- _TASK GOAL_:
Using the listing below, show all lines that hold the word "none".

BEGIN

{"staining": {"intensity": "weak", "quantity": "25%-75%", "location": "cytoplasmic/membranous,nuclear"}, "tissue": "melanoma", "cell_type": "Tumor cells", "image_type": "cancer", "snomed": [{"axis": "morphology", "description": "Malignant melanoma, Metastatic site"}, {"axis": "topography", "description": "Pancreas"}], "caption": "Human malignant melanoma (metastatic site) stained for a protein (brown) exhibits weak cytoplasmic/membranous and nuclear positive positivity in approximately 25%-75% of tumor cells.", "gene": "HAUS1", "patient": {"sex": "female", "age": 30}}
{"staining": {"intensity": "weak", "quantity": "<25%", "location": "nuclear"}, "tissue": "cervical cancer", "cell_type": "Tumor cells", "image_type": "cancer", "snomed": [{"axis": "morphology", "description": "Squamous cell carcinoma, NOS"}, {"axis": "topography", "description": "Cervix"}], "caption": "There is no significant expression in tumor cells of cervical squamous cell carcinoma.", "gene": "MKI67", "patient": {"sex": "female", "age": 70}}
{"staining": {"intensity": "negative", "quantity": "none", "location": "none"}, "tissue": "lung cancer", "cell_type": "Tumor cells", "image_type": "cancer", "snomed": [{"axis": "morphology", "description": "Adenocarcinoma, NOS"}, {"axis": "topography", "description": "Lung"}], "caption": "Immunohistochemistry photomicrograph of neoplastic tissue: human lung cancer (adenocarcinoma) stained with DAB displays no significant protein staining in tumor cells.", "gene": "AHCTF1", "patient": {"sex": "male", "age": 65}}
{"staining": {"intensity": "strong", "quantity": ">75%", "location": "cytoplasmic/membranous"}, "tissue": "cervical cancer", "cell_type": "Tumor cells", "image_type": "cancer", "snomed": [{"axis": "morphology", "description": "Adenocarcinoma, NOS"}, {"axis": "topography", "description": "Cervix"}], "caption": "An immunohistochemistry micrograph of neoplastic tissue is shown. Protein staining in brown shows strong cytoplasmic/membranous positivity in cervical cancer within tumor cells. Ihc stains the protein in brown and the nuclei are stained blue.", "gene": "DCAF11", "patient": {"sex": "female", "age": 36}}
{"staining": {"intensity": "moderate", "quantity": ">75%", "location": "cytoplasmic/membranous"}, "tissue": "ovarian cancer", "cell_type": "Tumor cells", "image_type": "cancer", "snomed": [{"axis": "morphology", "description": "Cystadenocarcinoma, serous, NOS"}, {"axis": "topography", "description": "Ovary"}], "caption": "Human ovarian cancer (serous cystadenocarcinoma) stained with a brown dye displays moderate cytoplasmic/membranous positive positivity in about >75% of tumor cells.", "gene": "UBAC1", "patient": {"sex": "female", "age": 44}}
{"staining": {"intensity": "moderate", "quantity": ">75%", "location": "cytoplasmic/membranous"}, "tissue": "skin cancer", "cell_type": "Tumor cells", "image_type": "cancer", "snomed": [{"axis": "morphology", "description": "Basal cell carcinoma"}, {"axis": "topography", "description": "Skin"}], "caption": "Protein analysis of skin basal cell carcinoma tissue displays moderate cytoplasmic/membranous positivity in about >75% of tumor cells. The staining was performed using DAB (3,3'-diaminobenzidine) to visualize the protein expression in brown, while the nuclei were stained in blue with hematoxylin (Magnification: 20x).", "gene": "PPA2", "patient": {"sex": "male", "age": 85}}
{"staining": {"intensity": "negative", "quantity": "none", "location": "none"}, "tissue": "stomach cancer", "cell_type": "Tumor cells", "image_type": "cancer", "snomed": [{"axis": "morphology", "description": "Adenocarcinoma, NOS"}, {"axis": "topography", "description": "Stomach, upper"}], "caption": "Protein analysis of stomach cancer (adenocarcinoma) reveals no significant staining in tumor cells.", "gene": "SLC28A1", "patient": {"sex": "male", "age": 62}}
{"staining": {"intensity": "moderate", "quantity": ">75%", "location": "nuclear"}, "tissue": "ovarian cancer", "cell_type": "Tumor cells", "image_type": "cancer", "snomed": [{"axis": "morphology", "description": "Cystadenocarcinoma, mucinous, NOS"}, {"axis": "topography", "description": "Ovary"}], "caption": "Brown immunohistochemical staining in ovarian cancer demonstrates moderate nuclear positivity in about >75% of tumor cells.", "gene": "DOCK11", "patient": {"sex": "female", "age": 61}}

END

- _RESPONSE BELOW_:
{"staining": {"intensity": "negative", "quantity": "none", "location": "none"}, "tissue": "lung cancer", "cell_type": "Tumor cells", "image_type": "cancer", "snomed": [{"axis": "morphology", "description": "Adenocarcinoma, NOS"}, {"axis": "topography", "description": "Lung"}], "caption": "Immunohistochemistry photomicrograph of neoplastic tissue: human lung cancer (adenocarcinoma) stained with DAB displays no significant protein staining in tumor cells.", "gene": "AHCTF1", "patient": {"sex": "male", "age": 65}}
{"staining": {"intensity": "negative", "quantity": "none", "location": "none"}, "tissue": "stomach cancer", "cell_type": "Tumor cells", "image_type": "cancer", "snomed": [{"axis": "morphology", "description": "Adenocarcinoma, NOS"}, {"axis": "topography", "description": "Stomach, upper"}], "caption": "Protein analysis of stomach cancer (adenocarcinoma) reveals no significant staining in tumor cells.", "gene": "SLC28A1", "patient": {"sex": "male", "age": 62}}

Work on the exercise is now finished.